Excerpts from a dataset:
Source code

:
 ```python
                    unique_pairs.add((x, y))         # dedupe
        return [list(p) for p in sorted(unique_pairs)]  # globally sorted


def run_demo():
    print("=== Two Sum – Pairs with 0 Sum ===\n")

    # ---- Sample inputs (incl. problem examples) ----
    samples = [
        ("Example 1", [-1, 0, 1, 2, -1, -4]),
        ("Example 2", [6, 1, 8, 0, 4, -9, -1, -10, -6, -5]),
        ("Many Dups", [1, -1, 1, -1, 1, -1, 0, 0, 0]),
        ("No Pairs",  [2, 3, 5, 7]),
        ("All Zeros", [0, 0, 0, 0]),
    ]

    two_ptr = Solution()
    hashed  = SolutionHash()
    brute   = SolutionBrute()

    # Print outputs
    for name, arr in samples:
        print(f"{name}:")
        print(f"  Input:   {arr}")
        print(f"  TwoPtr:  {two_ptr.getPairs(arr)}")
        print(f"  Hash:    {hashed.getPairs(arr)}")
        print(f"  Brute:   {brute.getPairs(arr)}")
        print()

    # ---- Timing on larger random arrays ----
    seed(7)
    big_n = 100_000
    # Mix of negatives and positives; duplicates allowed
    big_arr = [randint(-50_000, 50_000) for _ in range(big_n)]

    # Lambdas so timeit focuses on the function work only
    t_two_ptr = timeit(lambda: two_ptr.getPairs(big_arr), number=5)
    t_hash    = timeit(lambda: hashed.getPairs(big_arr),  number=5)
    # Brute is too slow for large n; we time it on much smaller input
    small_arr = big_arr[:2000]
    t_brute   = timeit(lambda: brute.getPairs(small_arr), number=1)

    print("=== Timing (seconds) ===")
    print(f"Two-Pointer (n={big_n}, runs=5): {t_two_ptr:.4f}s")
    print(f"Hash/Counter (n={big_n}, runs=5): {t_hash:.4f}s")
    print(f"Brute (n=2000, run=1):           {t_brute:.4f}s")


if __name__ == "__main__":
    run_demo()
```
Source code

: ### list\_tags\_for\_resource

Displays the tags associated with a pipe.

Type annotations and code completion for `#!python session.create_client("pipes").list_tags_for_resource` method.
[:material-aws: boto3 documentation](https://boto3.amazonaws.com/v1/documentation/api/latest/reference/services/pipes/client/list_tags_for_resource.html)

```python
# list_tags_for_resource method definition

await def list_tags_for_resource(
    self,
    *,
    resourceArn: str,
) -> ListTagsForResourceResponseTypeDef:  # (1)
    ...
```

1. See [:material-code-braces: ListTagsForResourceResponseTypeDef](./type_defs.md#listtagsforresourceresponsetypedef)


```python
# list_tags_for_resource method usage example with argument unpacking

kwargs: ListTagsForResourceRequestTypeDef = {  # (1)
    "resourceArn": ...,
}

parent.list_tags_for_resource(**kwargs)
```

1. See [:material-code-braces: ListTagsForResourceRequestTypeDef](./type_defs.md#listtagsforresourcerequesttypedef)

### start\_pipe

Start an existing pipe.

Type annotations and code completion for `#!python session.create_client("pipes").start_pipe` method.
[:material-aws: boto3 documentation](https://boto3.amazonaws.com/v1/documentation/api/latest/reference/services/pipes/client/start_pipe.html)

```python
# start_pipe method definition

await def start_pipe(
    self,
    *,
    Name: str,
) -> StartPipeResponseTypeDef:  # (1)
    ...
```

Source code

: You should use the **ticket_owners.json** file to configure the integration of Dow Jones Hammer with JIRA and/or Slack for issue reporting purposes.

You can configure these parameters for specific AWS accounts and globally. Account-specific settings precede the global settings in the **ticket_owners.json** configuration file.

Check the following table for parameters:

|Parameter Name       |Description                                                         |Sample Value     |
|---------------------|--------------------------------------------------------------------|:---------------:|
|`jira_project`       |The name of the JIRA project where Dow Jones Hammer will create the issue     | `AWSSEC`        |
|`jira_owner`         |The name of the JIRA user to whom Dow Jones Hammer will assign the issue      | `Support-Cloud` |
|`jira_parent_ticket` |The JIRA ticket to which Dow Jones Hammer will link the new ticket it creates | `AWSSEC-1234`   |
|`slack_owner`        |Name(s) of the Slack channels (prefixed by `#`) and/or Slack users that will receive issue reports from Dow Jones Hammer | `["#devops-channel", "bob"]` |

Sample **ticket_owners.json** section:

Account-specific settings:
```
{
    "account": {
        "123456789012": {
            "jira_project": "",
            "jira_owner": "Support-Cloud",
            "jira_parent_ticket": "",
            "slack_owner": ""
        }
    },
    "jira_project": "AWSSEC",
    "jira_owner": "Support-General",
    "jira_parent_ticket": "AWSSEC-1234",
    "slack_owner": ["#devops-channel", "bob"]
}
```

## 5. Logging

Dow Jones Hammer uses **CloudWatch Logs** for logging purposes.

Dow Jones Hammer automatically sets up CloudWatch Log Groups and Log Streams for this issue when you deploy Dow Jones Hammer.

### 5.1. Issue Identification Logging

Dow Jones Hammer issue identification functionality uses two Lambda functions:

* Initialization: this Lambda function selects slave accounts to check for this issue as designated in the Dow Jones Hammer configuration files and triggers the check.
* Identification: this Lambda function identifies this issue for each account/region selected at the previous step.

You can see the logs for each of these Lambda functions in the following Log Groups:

Problem:
Counting every line that holds the string "pipes", give the total for the data above and nothing else.

Final answer:
4